-- TASK DETAILS --
Go through the entries below and copy every line that holds the word "Left".

Per-instance keypoint data:

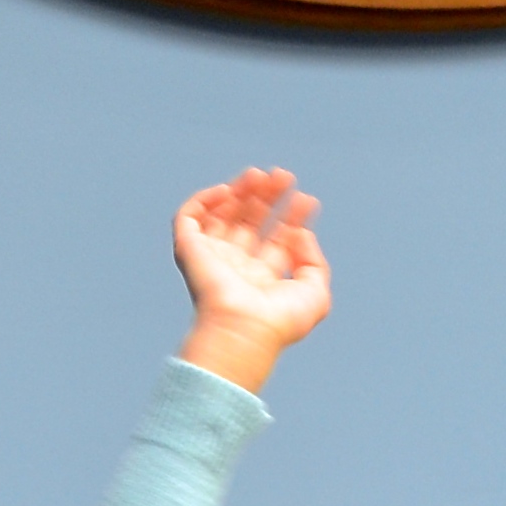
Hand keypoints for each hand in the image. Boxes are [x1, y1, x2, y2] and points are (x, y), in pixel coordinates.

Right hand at [173, 169, 331, 395]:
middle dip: (267, 197)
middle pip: (251, 221)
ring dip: (241, 190)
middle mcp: (237, 267)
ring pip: (223, 213)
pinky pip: (189, 217)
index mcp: (263, 279)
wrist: (243, 330)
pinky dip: (205, 199)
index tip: (306, 200)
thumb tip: (300, 233)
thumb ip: (314, 262)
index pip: (276, 238)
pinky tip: (228, 191)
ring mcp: (213, 258)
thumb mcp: (315, 293)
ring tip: (260, 176)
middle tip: (283, 177)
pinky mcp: (189, 250)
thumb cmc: (279, 321)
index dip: (292, 216)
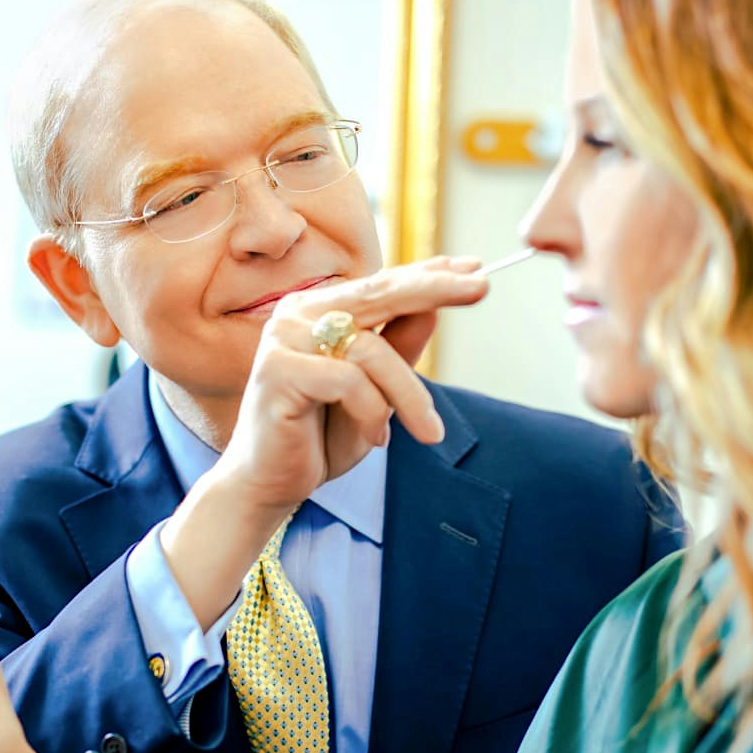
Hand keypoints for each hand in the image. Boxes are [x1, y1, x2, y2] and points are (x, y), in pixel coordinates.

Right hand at [211, 254, 488, 514]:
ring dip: (410, 396)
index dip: (428, 274)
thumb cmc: (322, 436)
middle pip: (379, 293)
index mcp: (321, 310)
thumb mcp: (378, 391)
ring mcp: (285, 337)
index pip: (383, 284)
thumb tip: (434, 307)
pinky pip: (350, 381)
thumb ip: (399, 348)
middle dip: (435, 289)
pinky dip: (373, 412)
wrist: (271, 484)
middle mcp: (299, 313)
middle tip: (481, 287)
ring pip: (373, 350)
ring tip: (426, 431)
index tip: (474, 268)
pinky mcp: (278, 369)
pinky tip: (374, 436)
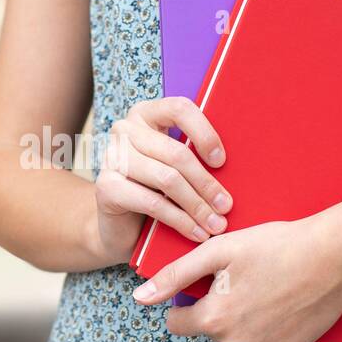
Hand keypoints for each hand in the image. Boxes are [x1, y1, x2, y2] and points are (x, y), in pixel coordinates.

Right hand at [93, 97, 232, 265]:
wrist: (120, 225)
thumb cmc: (156, 190)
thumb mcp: (176, 167)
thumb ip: (195, 156)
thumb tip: (235, 165)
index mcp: (146, 114)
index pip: (179, 108)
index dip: (204, 132)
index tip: (221, 161)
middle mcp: (125, 129)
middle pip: (176, 153)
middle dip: (207, 183)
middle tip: (226, 206)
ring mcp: (112, 157)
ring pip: (167, 179)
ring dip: (197, 206)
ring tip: (215, 224)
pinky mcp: (106, 187)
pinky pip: (153, 203)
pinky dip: (180, 220)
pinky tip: (196, 233)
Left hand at [132, 214, 341, 341]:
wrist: (335, 257)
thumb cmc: (276, 246)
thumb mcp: (218, 251)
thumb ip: (175, 276)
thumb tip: (140, 298)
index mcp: (213, 319)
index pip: (177, 323)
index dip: (186, 300)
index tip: (206, 282)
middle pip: (209, 328)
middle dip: (218, 306)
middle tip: (244, 275)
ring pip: (237, 336)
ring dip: (243, 316)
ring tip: (267, 285)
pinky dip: (268, 326)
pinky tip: (284, 300)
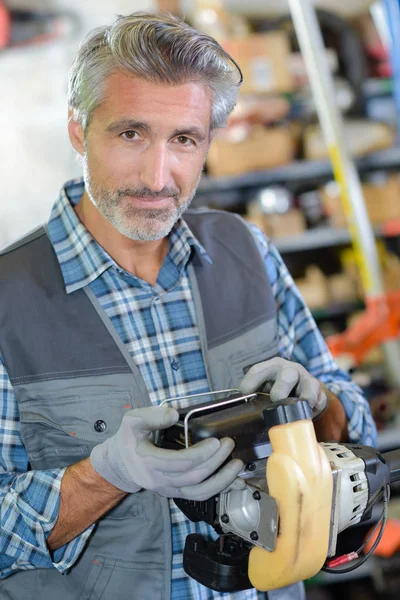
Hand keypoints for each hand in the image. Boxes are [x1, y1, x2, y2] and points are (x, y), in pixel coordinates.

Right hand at [90, 405, 242, 500]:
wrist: (120, 464)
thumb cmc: (128, 440)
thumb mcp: (132, 421)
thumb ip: (152, 415)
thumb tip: (174, 414)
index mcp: (149, 463)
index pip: (179, 463)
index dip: (201, 454)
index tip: (216, 441)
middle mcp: (160, 481)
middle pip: (194, 477)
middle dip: (216, 462)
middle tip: (230, 444)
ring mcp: (170, 490)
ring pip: (200, 493)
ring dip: (222, 480)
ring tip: (237, 464)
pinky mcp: (177, 493)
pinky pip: (200, 496)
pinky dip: (220, 489)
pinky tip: (236, 482)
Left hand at [239, 357, 327, 416]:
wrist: (300, 387)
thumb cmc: (277, 388)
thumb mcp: (264, 388)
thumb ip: (256, 397)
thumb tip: (245, 411)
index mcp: (271, 367)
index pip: (259, 370)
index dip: (251, 380)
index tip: (245, 392)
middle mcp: (289, 370)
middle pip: (286, 375)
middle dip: (281, 390)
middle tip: (276, 401)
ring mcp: (305, 378)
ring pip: (308, 384)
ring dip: (304, 397)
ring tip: (299, 407)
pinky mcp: (318, 389)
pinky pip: (319, 397)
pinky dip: (315, 406)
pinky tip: (309, 411)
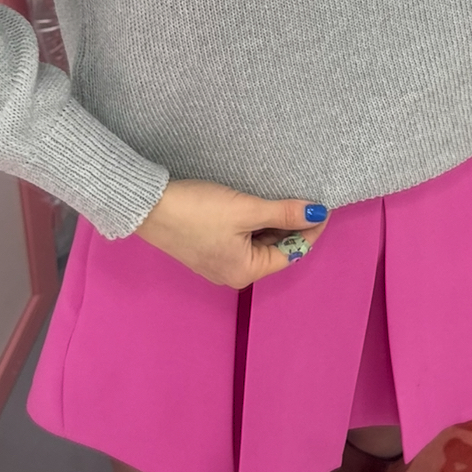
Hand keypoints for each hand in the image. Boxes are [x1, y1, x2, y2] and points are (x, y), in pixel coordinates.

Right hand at [135, 178, 330, 288]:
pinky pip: (240, 239)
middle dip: (291, 226)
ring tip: (283, 198)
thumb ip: (284, 213)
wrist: (147, 206)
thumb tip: (318, 213)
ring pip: (257, 243)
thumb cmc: (197, 211)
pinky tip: (257, 205)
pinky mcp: (205, 248)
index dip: (310, 230)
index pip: (291, 252)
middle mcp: (233, 274)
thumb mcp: (246, 209)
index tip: (323, 206)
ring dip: (272, 223)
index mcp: (246, 272)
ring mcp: (217, 262)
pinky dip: (253, 224)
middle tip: (305, 198)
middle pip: (274, 250)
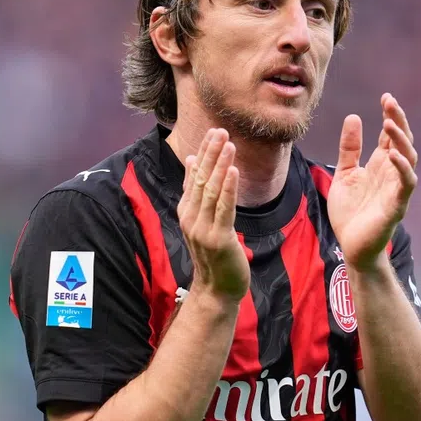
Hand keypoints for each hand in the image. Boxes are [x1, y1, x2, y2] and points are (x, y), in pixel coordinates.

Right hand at [178, 128, 249, 302]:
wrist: (216, 289)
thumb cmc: (214, 254)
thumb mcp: (202, 219)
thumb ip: (196, 191)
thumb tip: (192, 160)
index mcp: (186, 211)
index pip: (194, 175)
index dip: (203, 152)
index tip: (212, 131)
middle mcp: (191, 217)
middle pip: (201, 179)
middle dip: (211, 153)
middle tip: (221, 130)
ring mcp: (203, 229)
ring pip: (212, 191)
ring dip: (220, 165)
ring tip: (229, 144)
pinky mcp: (219, 238)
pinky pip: (224, 209)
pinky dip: (229, 188)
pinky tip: (234, 170)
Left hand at [328, 93, 417, 270]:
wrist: (351, 247)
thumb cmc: (350, 213)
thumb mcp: (345, 174)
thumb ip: (349, 148)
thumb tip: (354, 117)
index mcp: (381, 165)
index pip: (391, 135)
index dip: (391, 116)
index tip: (386, 97)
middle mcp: (392, 174)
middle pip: (403, 141)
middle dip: (399, 121)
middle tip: (390, 102)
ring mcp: (397, 189)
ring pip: (409, 158)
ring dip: (401, 140)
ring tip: (389, 123)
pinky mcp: (397, 205)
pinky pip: (406, 184)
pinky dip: (402, 168)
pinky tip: (393, 154)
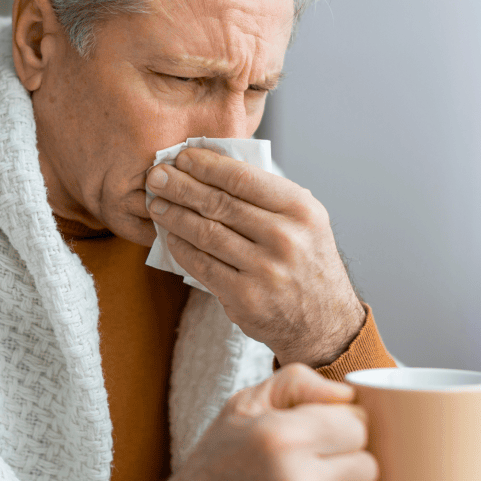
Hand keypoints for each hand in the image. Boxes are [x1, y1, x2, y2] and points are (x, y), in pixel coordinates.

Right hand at [104, 364, 381, 480]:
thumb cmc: (221, 458)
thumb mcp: (245, 404)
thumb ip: (297, 382)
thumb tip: (348, 396)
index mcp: (280, 435)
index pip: (356, 426)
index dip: (342, 429)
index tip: (323, 436)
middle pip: (367, 469)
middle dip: (347, 465)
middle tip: (317, 468)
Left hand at [147, 147, 365, 366]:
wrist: (324, 322)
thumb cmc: (307, 262)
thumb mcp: (303, 221)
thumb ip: (266, 197)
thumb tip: (212, 168)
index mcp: (300, 210)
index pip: (242, 179)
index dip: (206, 166)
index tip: (182, 158)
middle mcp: (285, 238)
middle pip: (220, 204)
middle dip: (181, 187)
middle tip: (156, 176)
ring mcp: (264, 270)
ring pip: (206, 234)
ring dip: (175, 216)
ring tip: (157, 205)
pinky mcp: (245, 297)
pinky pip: (203, 265)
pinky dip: (182, 249)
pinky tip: (171, 237)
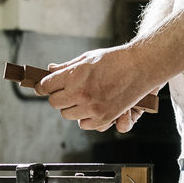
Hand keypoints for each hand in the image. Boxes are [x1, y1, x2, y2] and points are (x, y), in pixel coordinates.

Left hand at [37, 46, 156, 131]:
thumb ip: (67, 67)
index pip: (46, 86)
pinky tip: (92, 106)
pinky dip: (85, 117)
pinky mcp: (104, 117)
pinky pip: (84, 124)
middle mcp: (81, 93)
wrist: (141, 67)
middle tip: (65, 90)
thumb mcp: (87, 58)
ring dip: (71, 107)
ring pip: (67, 115)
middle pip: (54, 103)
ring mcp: (92, 107)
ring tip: (81, 97)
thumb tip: (50, 69)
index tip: (43, 86)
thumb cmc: (115, 60)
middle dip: (58, 96)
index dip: (42, 86)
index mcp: (74, 76)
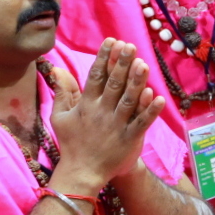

-- RESPONSE BELOW --
Left hand at [132, 214, 341, 341]:
Left hand at [239, 357, 327, 416]:
Left hand at [328, 93, 417, 270]:
Left hand at [147, 147, 365, 366]:
Left hand at [37, 46, 156, 131]:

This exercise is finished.